When Angelic arrived to pick me up, I kept asking if I should change from my shorts & flip-flops into jeans & boots, to which she kept giving enigmatic responses that is shouldn’t matter. I brought them along just in case. When we arrived at the Cartel and began outfitting the horses, I discovered why…
We were going to be riding bareback.
All I can say is – ladies, if you’re looking for an amazing workout for your thighs and are willing to endure some butt bruises, try bareback riding. I can barely pull my knees together my muscles are so sore, and I can’t imagine how they’re going to feel tomorrow.
Regardless of all that, I had a great time. My horse Comanche was very obedient, and there were only a few times I felt at all insecure riding him. Angelic’s horse Barón had a very proud way about him – he always kept his chin raised high in the air. Angelic commented that he was a stubborn horse, but she liked the way he carried himself. We first took the horses around an enclosed sand corral, then out to a nearby field to feed for a bit. After that we let then stretch their legs a little around the grounds of the cartel, until my aching backside could take no more. We hosed them down, returned them to their stables, and set off in search of food.
We found nourishment at a late-night open-air food court. Angelic explained to me the different kind of foods that were available, and I chose to order from the place she described as “more traditional sandwiches.” I had an X-burger – a hamburger with lettuce, a fried egg, a slice of ham, and melted cheese. I was overwhelmed by the variety of delicious, greasy proteins involved. It wasn’t until earlier today, on the way to the Manaus airport that Marnie explained to me what an X-burger meant, after I noted the same item advertised outside a restaurant.

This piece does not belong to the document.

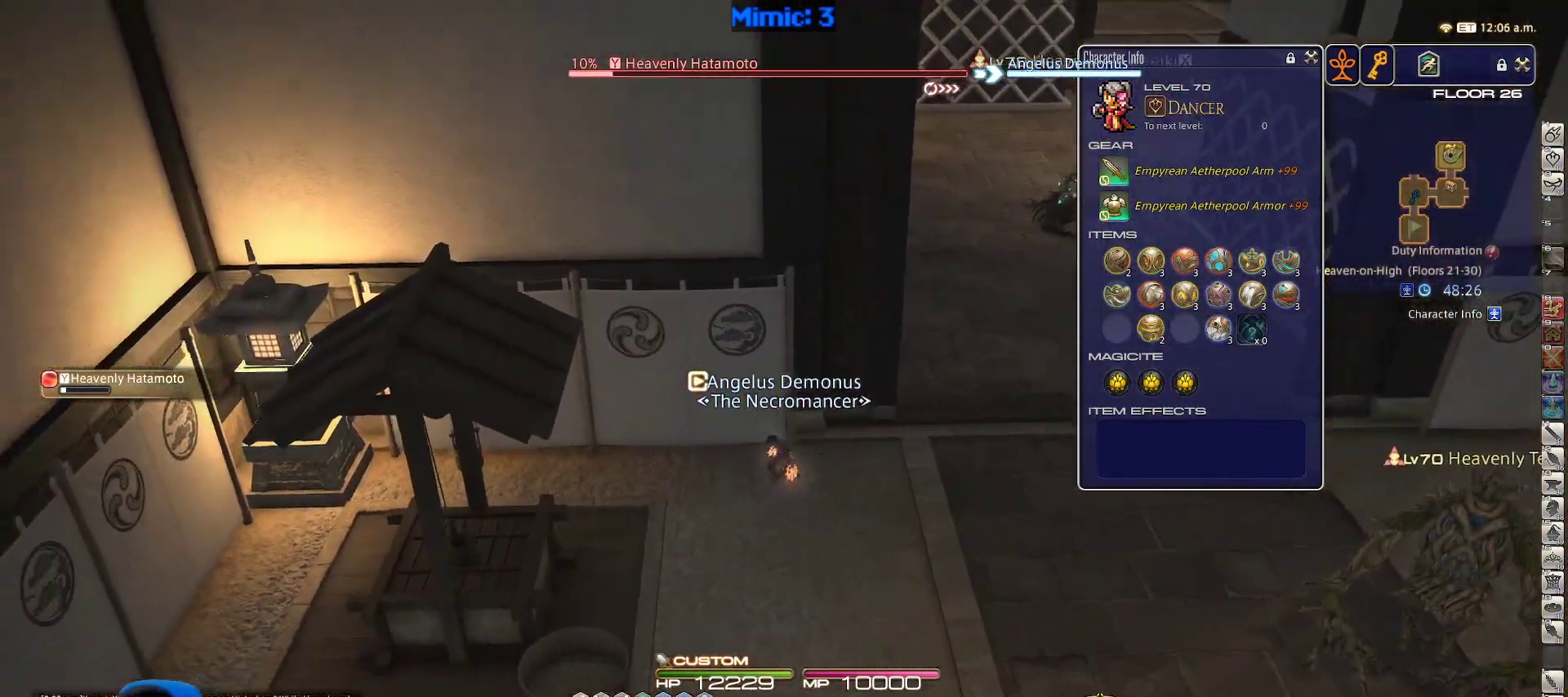
{"keys": ["1", "d", "p"], "events": [[33, "minus", "down"], [133, "a", "up"], [133, "d", "down"], [133, "minus", "up"], [133, "s", "up"], [183, "p", "down"], [317, "p", "up"], [367, "1", "down"], [400, "p", "down"], [467, "1", "up"], [500, "1", "down"]]}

The letter X in portuguese is pronounced “Sheez”.
Thus, “X-burger”, when said aloud, sounds like “Cheezeburger”.
Thus far, today has been uneventful, aside from hurried packing this morning and another delicious meal at the house of Yan’s friend Alex. At the airport, while waiting for my flight’s boarding time to come up, I sample Cajú juice, which comes from the “false fruit” of the cashew tree. It was sweet, with an aftertaste resembling toasted sesame seeds. Tearful goodbyes were said before I passed through the gate to the security checkpoint, and I boarded a plane to Sao Paulo.
I foresee no great drama between here and Asheville, so I’ll bring my Brazil diary to a close now.
Exotic foods, a wedding, dancing in the streets, rooftop parties, and bareback riding with a military policewoman… This has been a most memorable experience. I can scarcely believe that all that happened in only 7 days. I hope to return soon, and hopefully next time, I’ll have had time to learn a little of the language!
I can’t express how grateful I am for the hospitality and friendship shown to me by everyone I met. And when I arrive home, I may just have to make myself a Manaus-style X-burger.
To my new Manaus friends: Beijos! Voltarei em breve!